Gazeteciler Cemiyeti, yaptığı açıklamada, Altaylı’nın sözlerinin açık biçimde eleştiri ve yorum hakkı kapsamında değerlendirilmesi gerektiğini belirtti. Açıklamada, şiddet ya da tehdit içermeyen ifadelerin suç olarak görülmesinin hukuk devleti ilkesine aykırı olduğu vurgulandı.
Olayın çıkış noktası ise, söz konusu videonun bir kısmının kasıtlı olarak kesilerek Cumhurbaşkanı danışmanı tarafından sosyal medyada “tehdit” olarak lanse edilmesi. Bu paylaşımın ardından Altaylı’nın gözaltına alınması ve tutuklanması, sosyal medya baskısının yargıyı yönlendirdiği eleştirilerini de beraberinde getirdi.
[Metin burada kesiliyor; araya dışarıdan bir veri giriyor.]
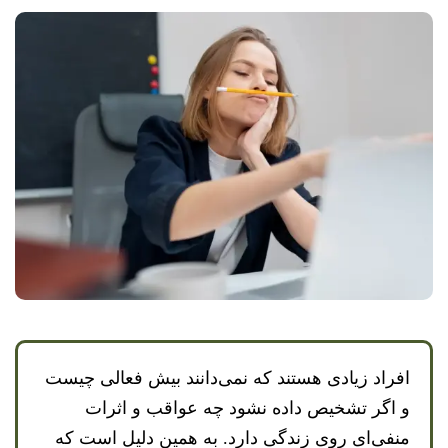
افراد زیادی هستند که نمی‌دانند بیش فعالی چیست
و اگر تشخیص داده نشود چه عواقب و اثرات
منفی‌ای روی زندگی دارد. به همین دلیل است که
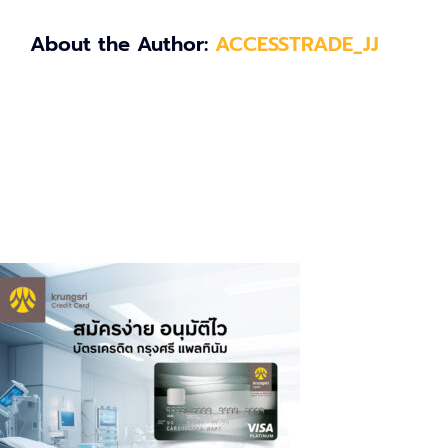
About the Author:
ACCESSTRADE_JJ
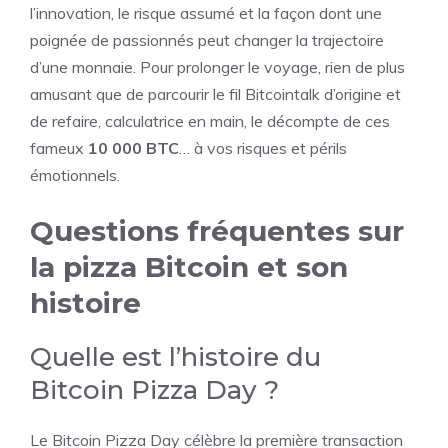
l’innovation, le risque assumé et la façon dont une
poignée de passionnés peut changer la trajectoire
d’une monnaie. Pour prolonger le voyage, rien de plus
amusant que de parcourir le fil Bitcointalk d’origine et
de refaire, calculatrice en main, le décompte de ces
fameux
10 000 BTC
… à vos risques et périls
émotionnels.
Questions fréquentes sur
la pizza Bitcoin et son
histoire
Quelle est l’histoire du
Bitcoin Pizza Day ?
Le Bitcoin Pizza Day célèbre la première transaction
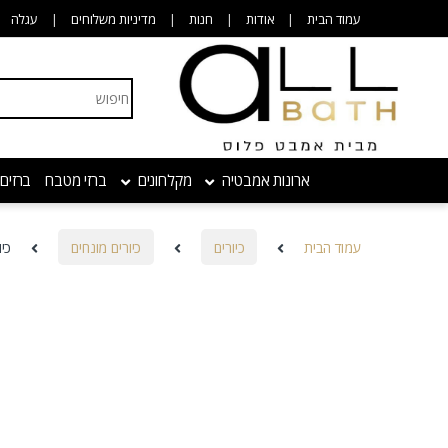
Skip to navigatio
Skip to conten
עמוד הבית
אודות
חנות
מדיניות משלוחים
עגלה
Search for:
ארונות אמבטיה
מקלחונים
ברזי מטבח
ברזים
עמוד הבית
כיורים
כיורים מונחים
כי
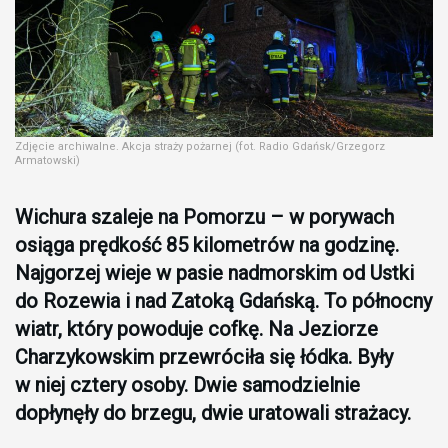
Zdjęcie archiwalne. Akcja straży pożarnej (fot. Radio Gdańsk/Grzegorz
Armatowski)
Wichura szaleje na Pomorzu – w porywach
osiąga prędkość 85 kilometrów na godzinę.
Najgorzej wieje w pasie nadmorskim od Ustki
do Rozewia i nad Zatoką Gdańską. To północny
wiatr, który powoduje cofkę. Na Jeziorze
Charzykowskim przewróciła się łódka. Były
w niej cztery osoby. Dwie samodzielnie
dopłynęły do brzegu, dwie uratowali strażacy.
Basın meslek örgütlerinin ortak açıklamasında şu ifadeler yer aldı:
"Bir gazetecinin düşünce beyanı nedeniyle tutuklanması, yargının tarafsızlığına gölge düşürmektedir. Gazetecilik suç değildir. Eleştiri demokrasinin temelidir, bastırılması ise otoriterliğin göstergesidir."
Son dönemde birçok gazetecinin organize sosyal medya linç kampanyaları sonrası yargı baskısıyla karşı karşıya kalması, medya üzerinde giderek artan bir gözdağı politikasına işaret ediyor.
Gazeteciler Cemiyeti, Altaylı’nın derhal serbest bırakılmasını ve gazetecilik mesleğine yönelik baskı politikalarının sona erdirilmesini talep etti.